# What to work on:
Find the word "pixels" in the data below and copy each line that holds it.

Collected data
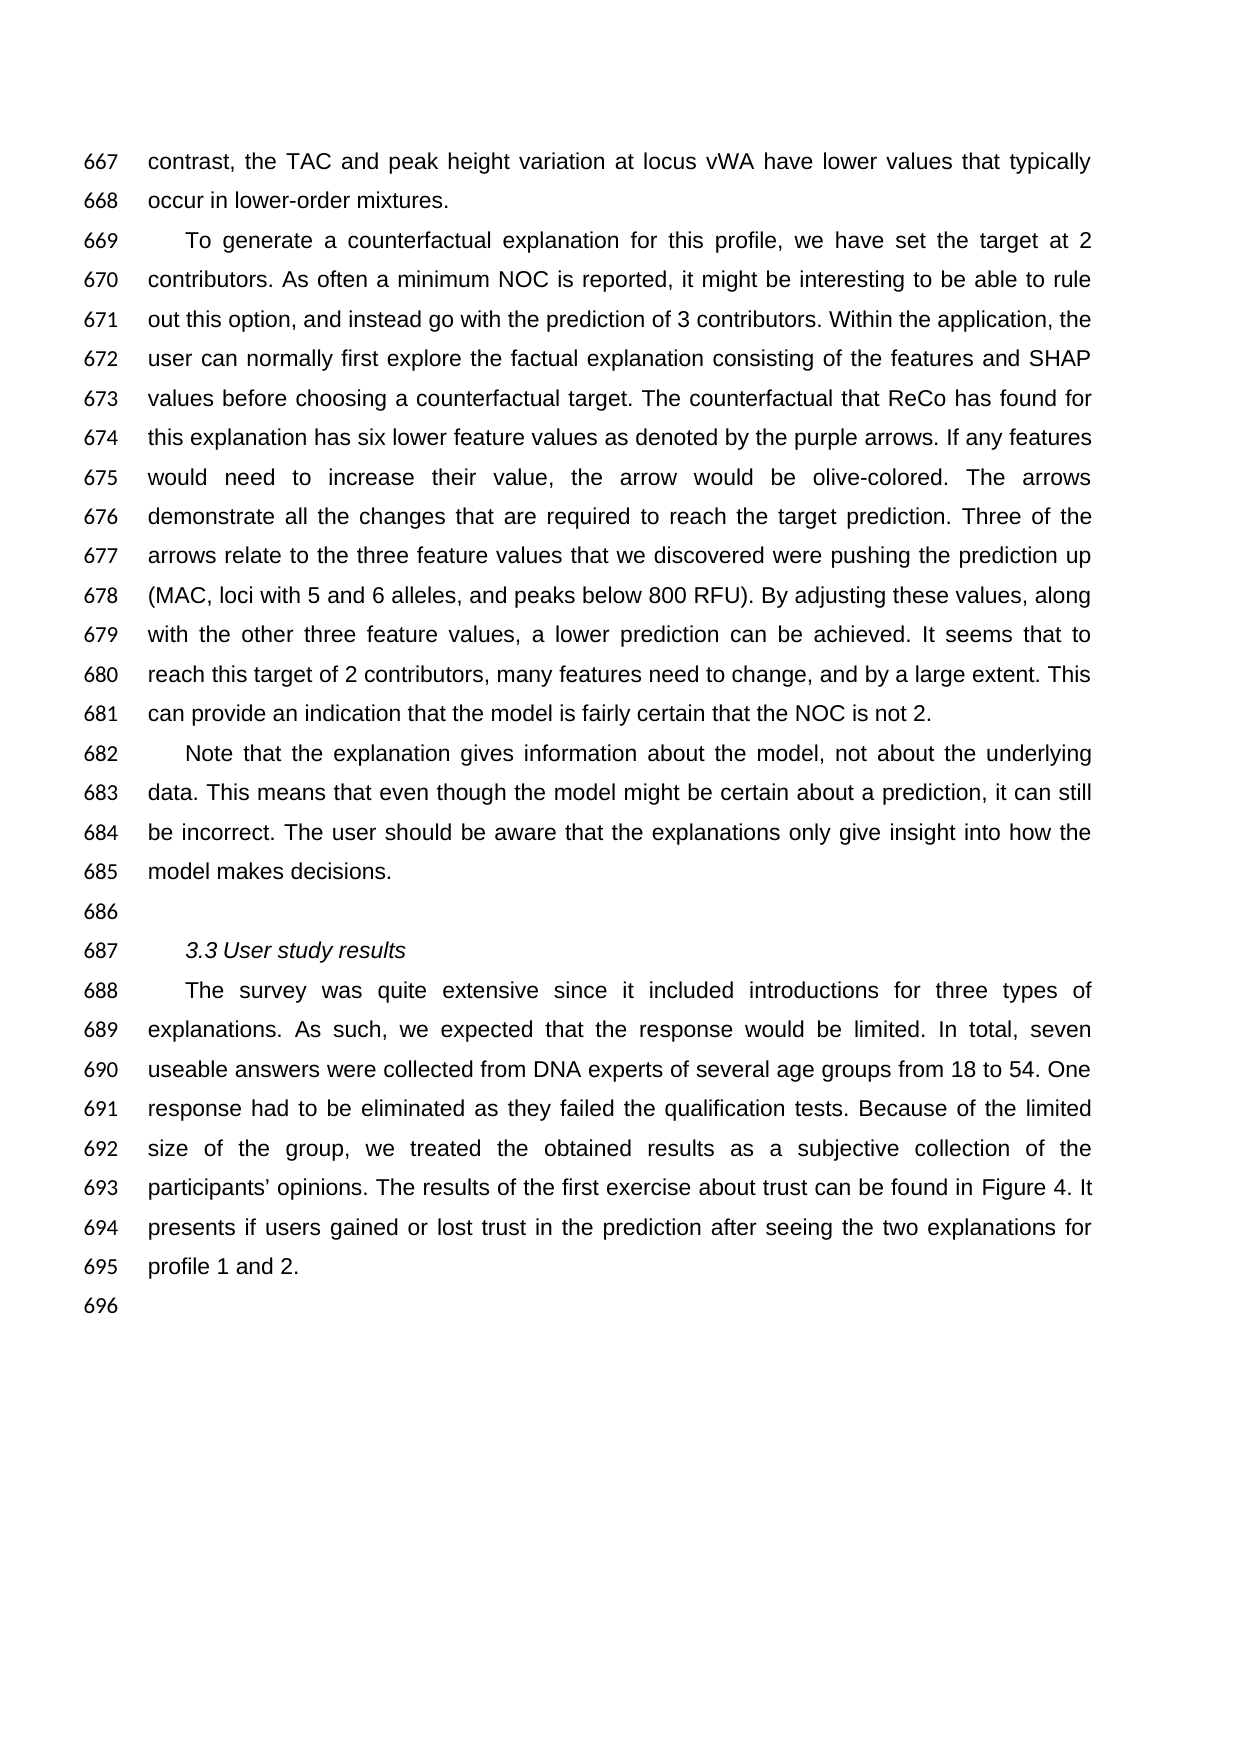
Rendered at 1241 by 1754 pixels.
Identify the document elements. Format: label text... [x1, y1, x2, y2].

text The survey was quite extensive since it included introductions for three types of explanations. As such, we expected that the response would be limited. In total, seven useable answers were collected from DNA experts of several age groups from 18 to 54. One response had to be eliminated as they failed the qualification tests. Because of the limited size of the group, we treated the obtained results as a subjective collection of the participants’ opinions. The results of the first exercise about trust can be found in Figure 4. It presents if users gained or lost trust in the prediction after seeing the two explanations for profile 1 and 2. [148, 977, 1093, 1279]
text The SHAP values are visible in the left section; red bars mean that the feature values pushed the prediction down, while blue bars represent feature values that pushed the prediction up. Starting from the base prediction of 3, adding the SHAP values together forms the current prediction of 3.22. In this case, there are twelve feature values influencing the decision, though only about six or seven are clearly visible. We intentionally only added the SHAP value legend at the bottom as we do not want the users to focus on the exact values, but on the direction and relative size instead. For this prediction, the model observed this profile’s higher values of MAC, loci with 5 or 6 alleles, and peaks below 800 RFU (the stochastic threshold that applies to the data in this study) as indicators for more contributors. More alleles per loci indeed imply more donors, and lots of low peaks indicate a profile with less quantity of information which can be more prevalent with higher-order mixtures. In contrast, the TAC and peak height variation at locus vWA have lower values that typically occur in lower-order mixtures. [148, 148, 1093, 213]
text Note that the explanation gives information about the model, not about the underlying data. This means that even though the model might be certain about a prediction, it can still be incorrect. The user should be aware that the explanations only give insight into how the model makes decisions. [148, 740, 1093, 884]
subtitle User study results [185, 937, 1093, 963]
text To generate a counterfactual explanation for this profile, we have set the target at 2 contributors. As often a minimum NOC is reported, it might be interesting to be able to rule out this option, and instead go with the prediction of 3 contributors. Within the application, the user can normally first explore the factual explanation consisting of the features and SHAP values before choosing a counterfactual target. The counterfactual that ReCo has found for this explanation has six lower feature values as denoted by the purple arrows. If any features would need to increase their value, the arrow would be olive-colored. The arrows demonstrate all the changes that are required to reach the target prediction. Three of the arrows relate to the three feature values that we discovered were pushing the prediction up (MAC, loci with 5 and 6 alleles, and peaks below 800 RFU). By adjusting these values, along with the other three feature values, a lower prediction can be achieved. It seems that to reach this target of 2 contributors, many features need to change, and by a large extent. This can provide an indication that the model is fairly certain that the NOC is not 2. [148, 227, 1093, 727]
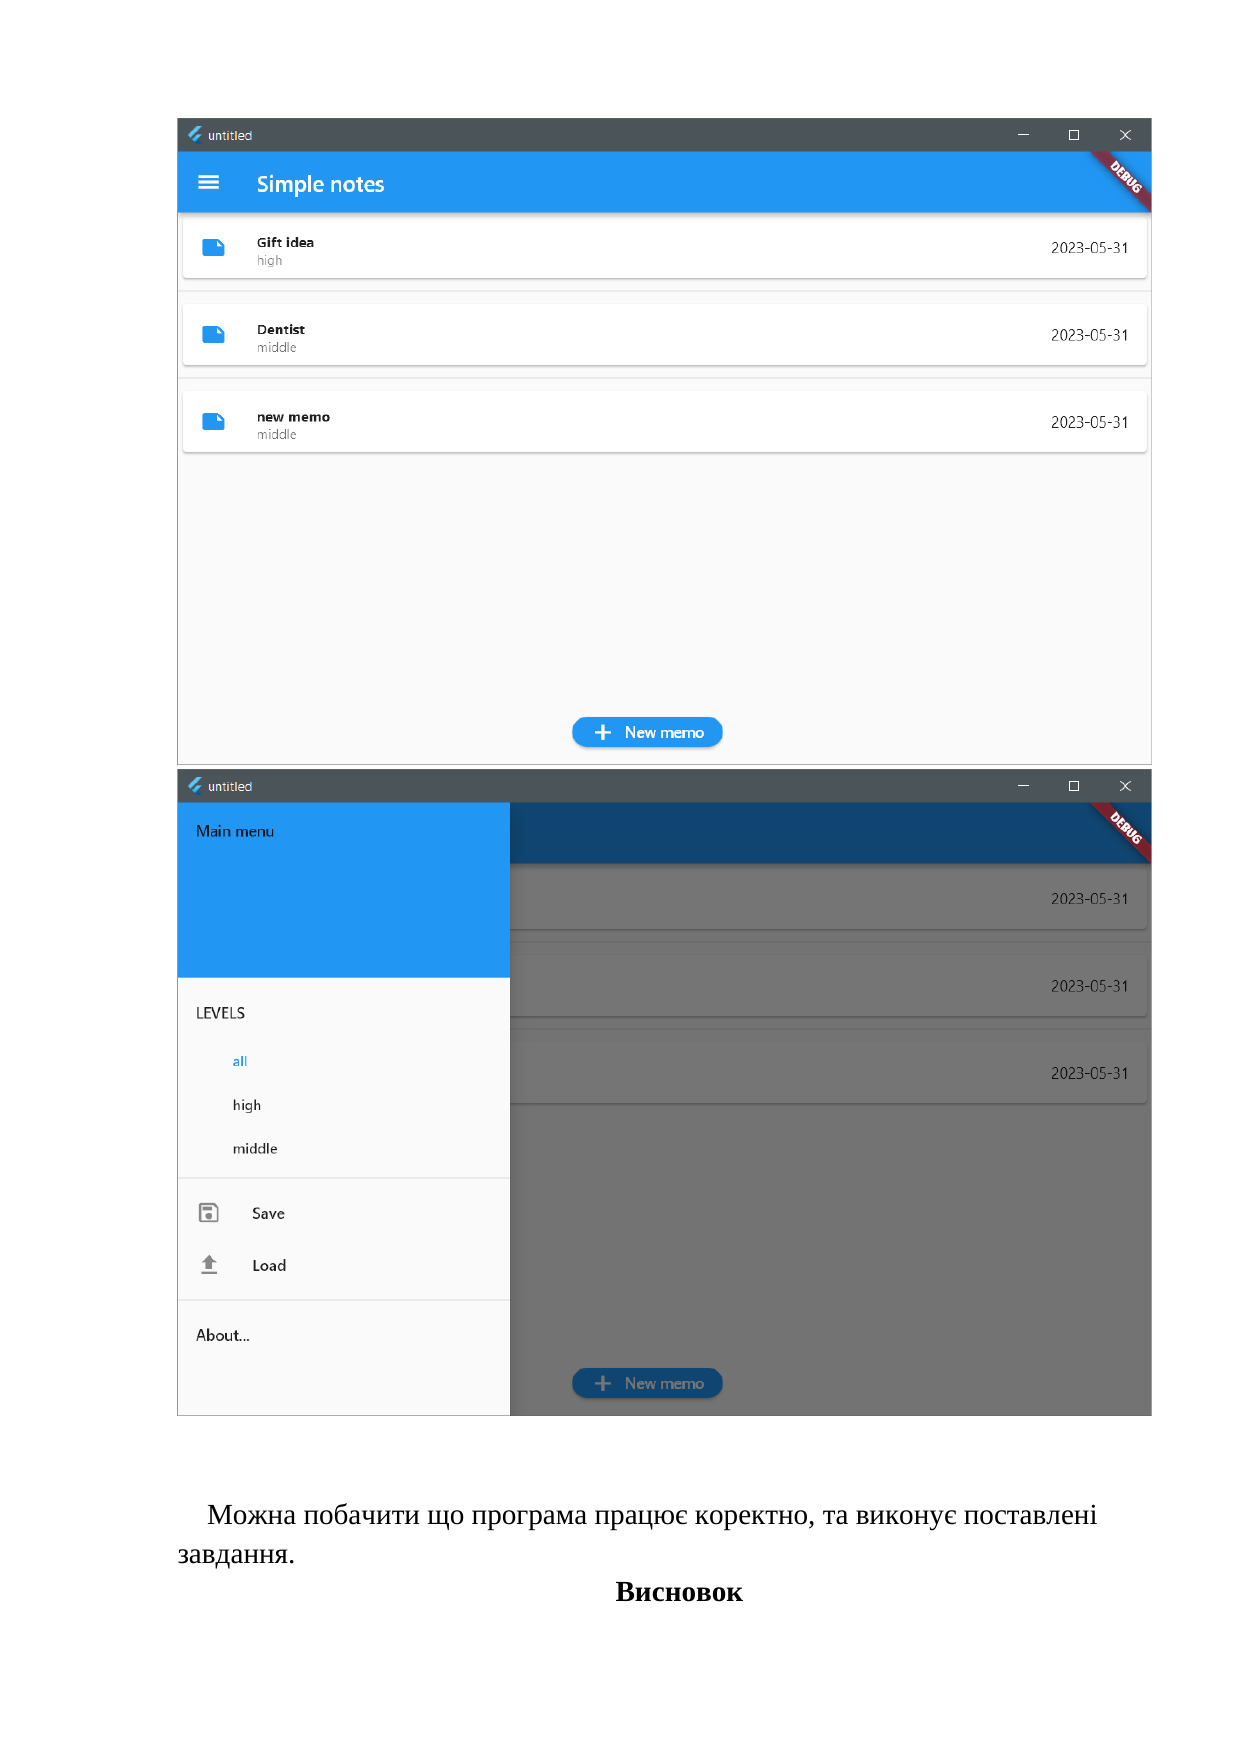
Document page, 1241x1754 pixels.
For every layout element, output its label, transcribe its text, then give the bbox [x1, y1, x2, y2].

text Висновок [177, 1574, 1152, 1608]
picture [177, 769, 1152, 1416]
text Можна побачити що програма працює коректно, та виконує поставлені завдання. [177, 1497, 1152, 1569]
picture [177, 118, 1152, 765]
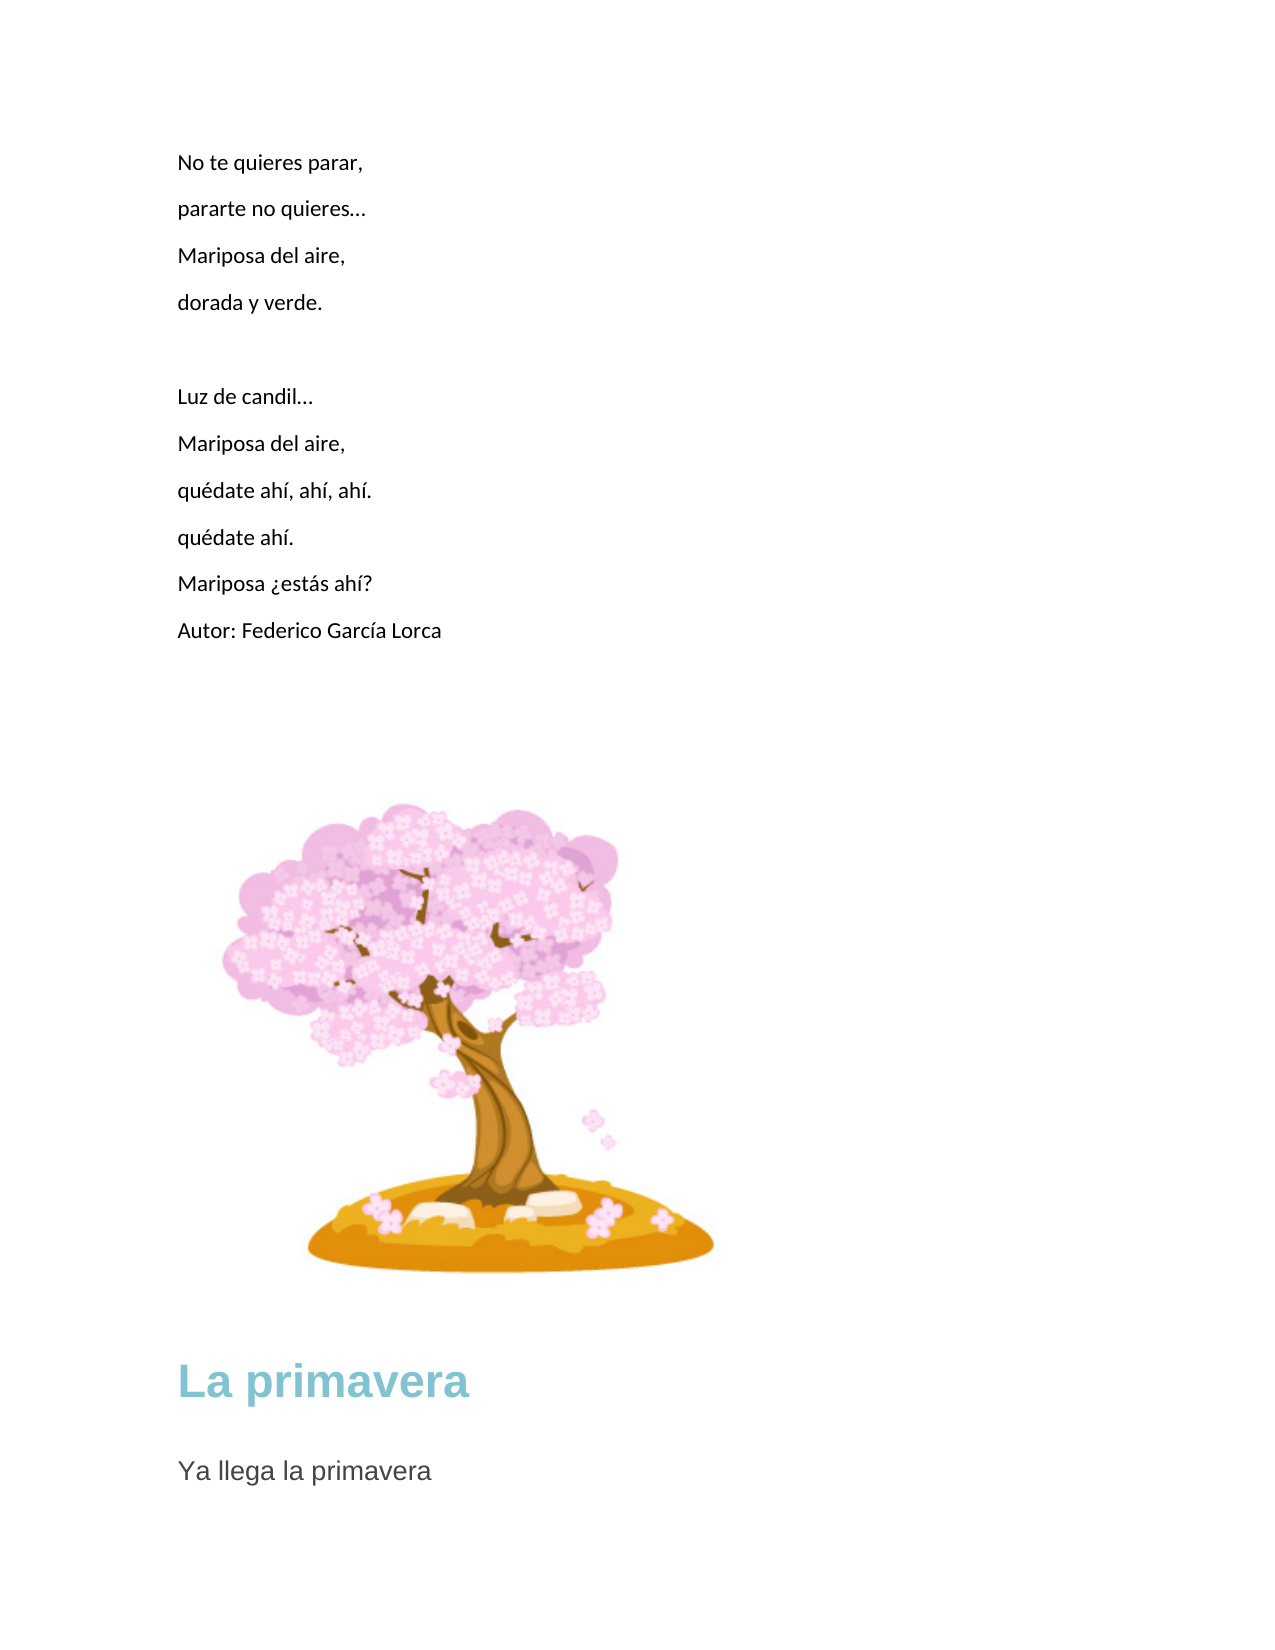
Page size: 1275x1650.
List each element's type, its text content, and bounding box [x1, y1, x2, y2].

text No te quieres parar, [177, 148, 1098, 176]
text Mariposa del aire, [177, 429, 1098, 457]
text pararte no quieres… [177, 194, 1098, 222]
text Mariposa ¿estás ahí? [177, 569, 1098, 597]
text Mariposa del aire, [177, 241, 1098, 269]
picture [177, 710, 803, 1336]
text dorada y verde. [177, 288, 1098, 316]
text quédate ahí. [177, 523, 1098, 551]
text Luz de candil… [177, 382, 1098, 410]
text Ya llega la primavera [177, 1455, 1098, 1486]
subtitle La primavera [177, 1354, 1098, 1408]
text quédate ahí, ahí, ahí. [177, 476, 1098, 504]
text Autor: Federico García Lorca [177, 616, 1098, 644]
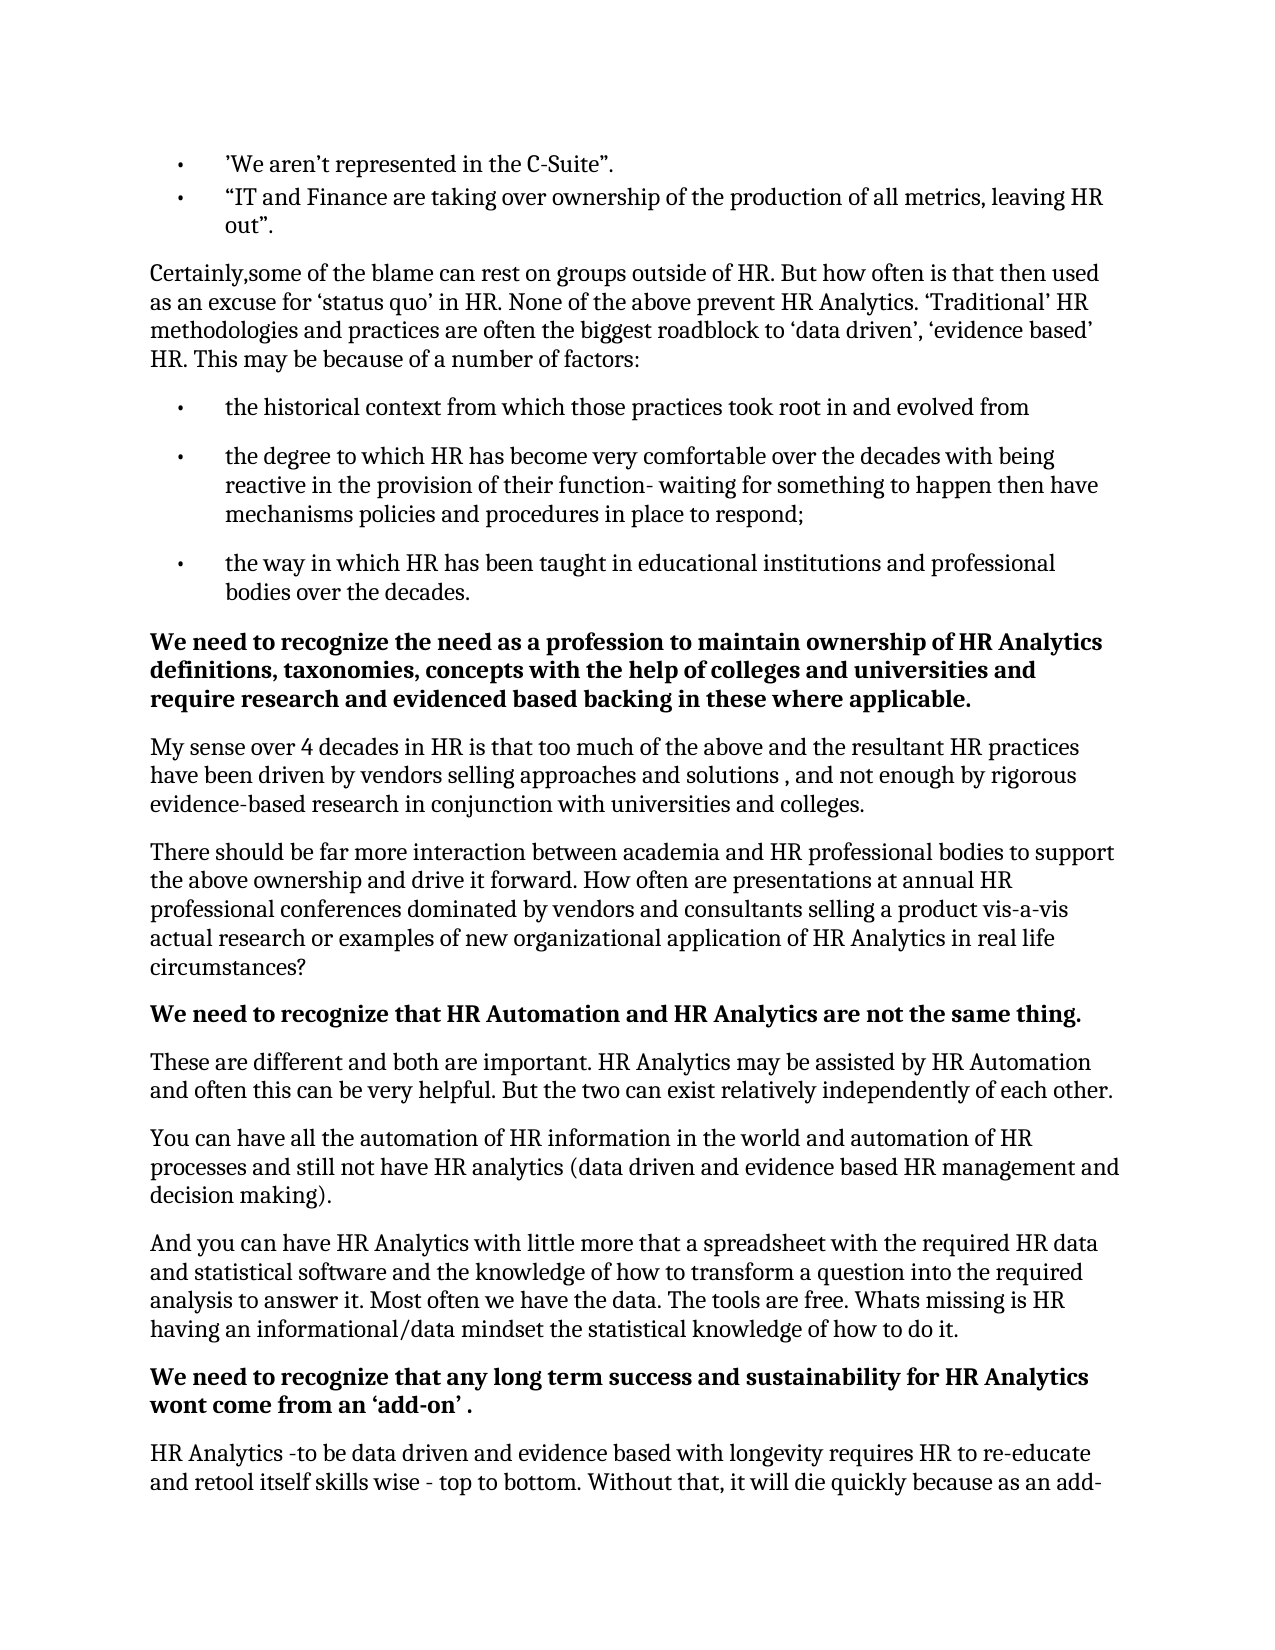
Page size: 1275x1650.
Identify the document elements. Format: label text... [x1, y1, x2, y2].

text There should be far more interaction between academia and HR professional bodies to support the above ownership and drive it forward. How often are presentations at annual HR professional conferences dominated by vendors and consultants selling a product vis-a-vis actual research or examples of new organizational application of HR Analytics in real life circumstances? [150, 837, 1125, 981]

# The completed task:
Rendered at 1241 by 1754 pixels.
Document page, 1241x1754 pixels.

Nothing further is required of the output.